Briefing #16: The AI You'll Never See
AI agents at work, behind the scenes
Note: This briefing was originally published on LinkedIn on November 7, 2025. It has been migrated to our new home on Substack to create a complete archive. Multi-format features like video and audio commentary are available for all new briefings published from April 2026 onwards.
For the last two years, the business world has been captivated by AI as a new front-end. Owing to the success of chat services like ChatGPT and Google Gemini, we’ve collectively focused on the chatbot as AI’s definitive application, treating AI’s ultimate purpose as a “knowledge worker” we can talk to.
This has been reinforced by recent news. There’s a new wave of agentic browsers from companies like OpenAI (who recently announced “Atlas”) and Perplexity (who earlier this year launched their own browser called “Comet”). These browsers let AI chatbots like ChatGPT sit alongside you as you browse the web. They can see the pages you’re browsing, help you do tasks on web pages, and even autonomously browse the web for you.
But this entire focus on the browser — the human-facing web — is missing the bigger picture. The web was built for human consumption. The real opportunity lies in the data and execution layer beneath it, which was never designed for humans in the first place.
This new autonomous “execution layer” shifts AI’s role from a “knowledge worker” that talks about work to a “strategic implementer” that silently does the work, enabling new customer experiences and enterprise opportunities.

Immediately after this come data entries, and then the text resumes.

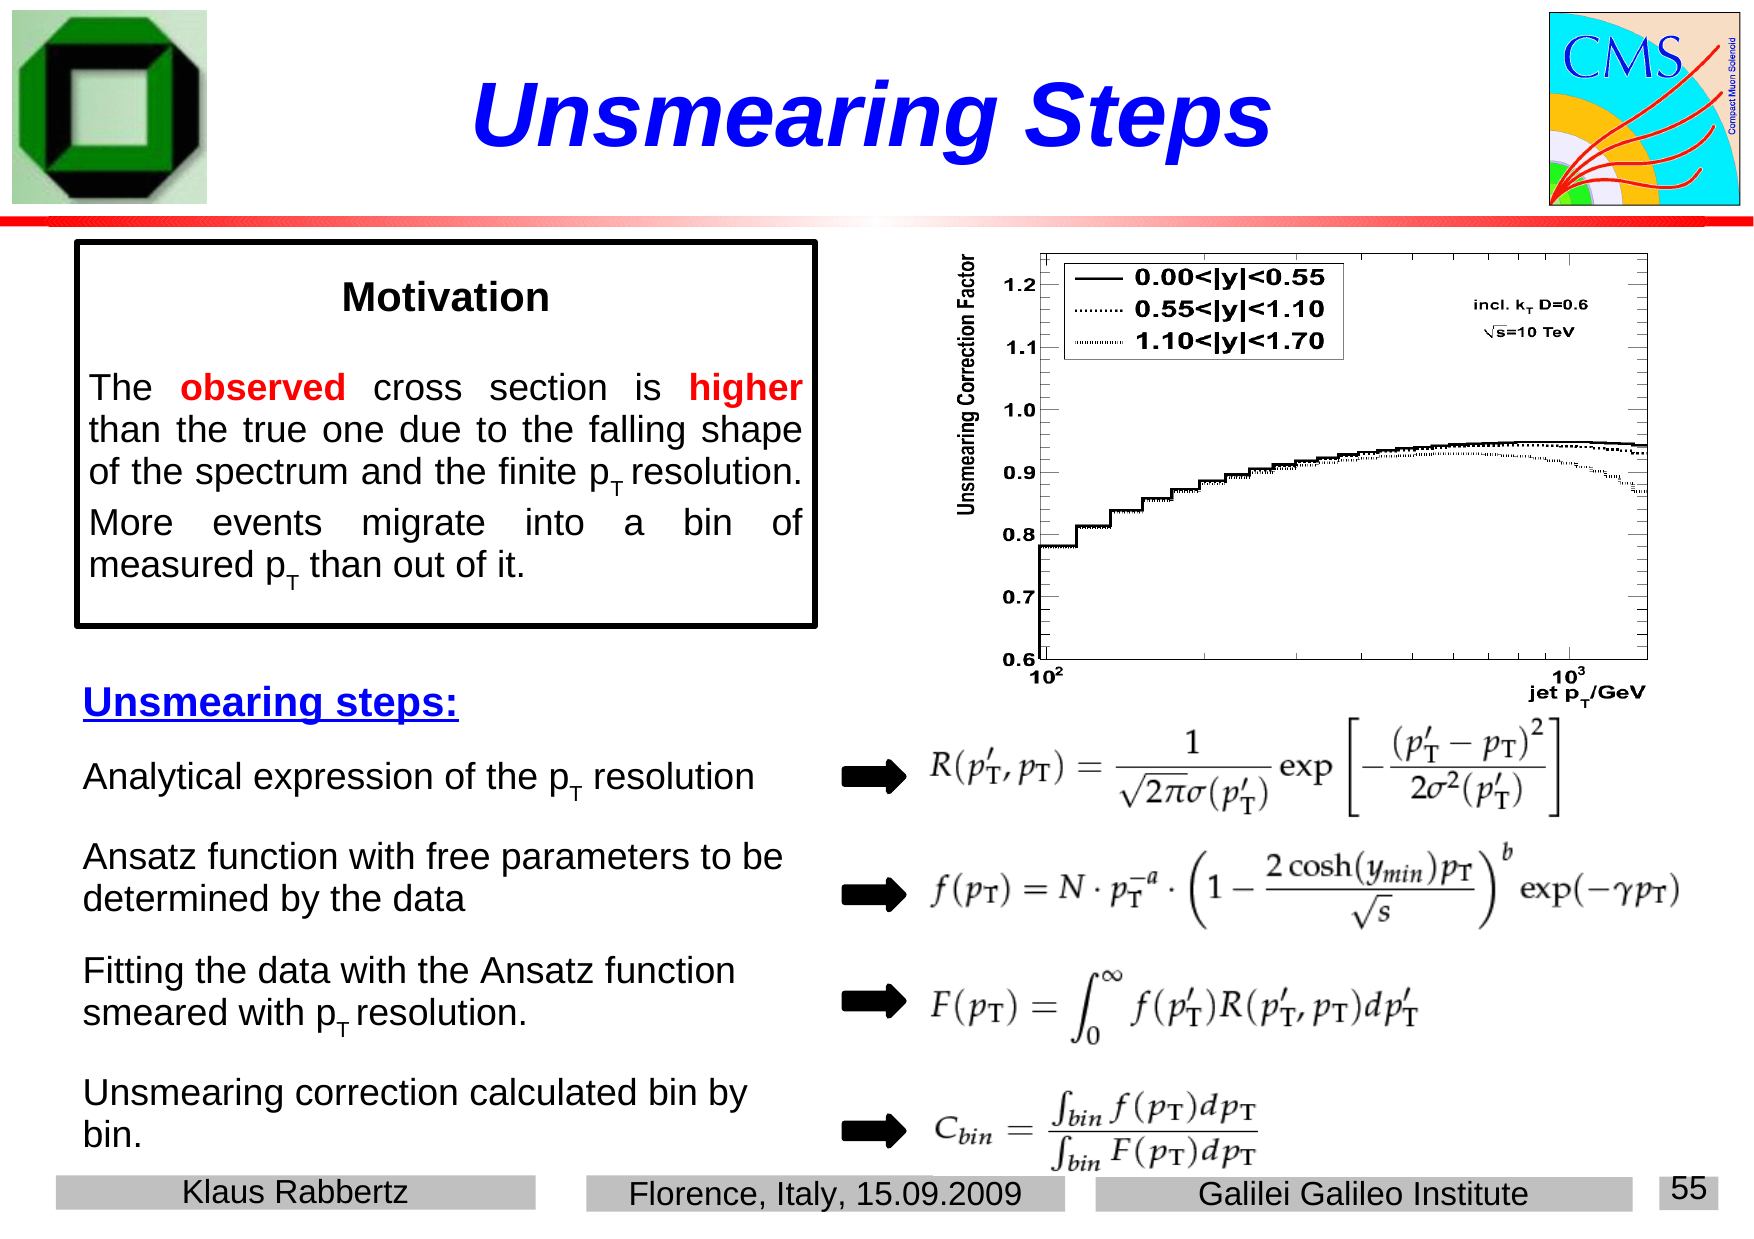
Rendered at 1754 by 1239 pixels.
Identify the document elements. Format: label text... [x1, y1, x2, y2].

picture [933, 1086, 1258, 1176]
text_box Motivation The observed cross section is higher than the true one due to the falling shape of the spectrum and the finite pT resolution. More events migrate into a bin of measured pT than out of it. [76, 242, 816, 626]
list Unsmearing steps: Analytical expression of the pT resolution Ansatz function with free parameters to be determined by the data Fitting the data with the Ansatz function smeared with pT resolution. Unsmearing correction calculated bin by bin. [0, 679, 798, 1171]
text_box [844, 879, 904, 910]
picture [12, 10, 207, 204]
title Unsmearing Steps [220, 27, 1525, 202]
text_box [844, 761, 904, 792]
picture [927, 956, 1430, 1056]
text_box [844, 986, 904, 1016]
text_box [844, 1116, 904, 1146]
picture [1548, 11, 1741, 206]
picture [927, 234, 1677, 833]
picture [925, 837, 1685, 936]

Here are just three examples:
1. Beyond “Checkout”: The Rise of Agentic Commerce. We’re used to thinking of web transactions as a human clicking “buy.” With agentic AI, these transactions can now occur autonomously. Payments giants like Visa and Mastercard are building foundational “Agent Pay” infrastructure. This delivers the plumbing for AI agents to be registered, verified, and given the authority to act on a consumer’s or a business’s behalf.
Think of an agent that can be a virtual buyer, not just finding the best price for a complex B2B component, but negotiating the terms, executing the purchase order, and scheduling the logistics with the supplier’s agent. This represents a foundational new layer of commerce infrastructure, operating far beyond a simple “buy” button.
2. Beyond APIs: Intelligent System Integration. For decades, connecting core systems like an ERP and a CRM has been a brittle, expensive, and time-consuming process. It’s been the “dirty work” that cripples execution. Organizations have traditionally had to rely on rigid APIs and manual data mapping, hoping nothing breaks, and making data migrations and data transformation an enormous, capital-intensive endeavor.
Agentic AI reframes this entirely. Some organizations are finding success cutting multi-month (or even multi-year) integration projects down to initiatives completed in weeks. Underlying these integrations are AI agents capable of autonomously analyzing the data schemas of systems, mapping fields, and managing the flow of data. Instead of integration as a one-time process, AI agents are becoming the integration, adapting to context and changes in real-time.
3. Beyond Databases: Autonomous Data Migration. Ask any CIO about their biggest execution nightmare, and “data migration” will be near the top. It’s a high-stakes, high-risk process defined by manual validation and the constant threat of data corruption. This is perhaps the most powerful example of AI creating value “beyond chat.”
AI startup DualEntry boldly claims to use agentic AI to complete a full migration of a company’s legacy financial data to their platform in 24 hours, an expensive process that is usually thought of as taking months, or even longer. In agentic platforms such as DualEntry, AI agents are tireless “execution workers” that can validate, migrate, and remediate data at scale in ways that are hard to replicate with human teams alone.
Here’s the bottom line: there’s a web of possibilities for your organization that extend well beyond the AI chatbot.
As a starting act, the AI chatbot is a compelling parlor trick. But there’s a significant opportunity in AI’s next act, moving from AI that assists knowledge work to autonomous AI that solves the implementation and coordination challenges that used to only be possible through manual intervention.
That’s the real revolution. And it’s already happening in the plumbing.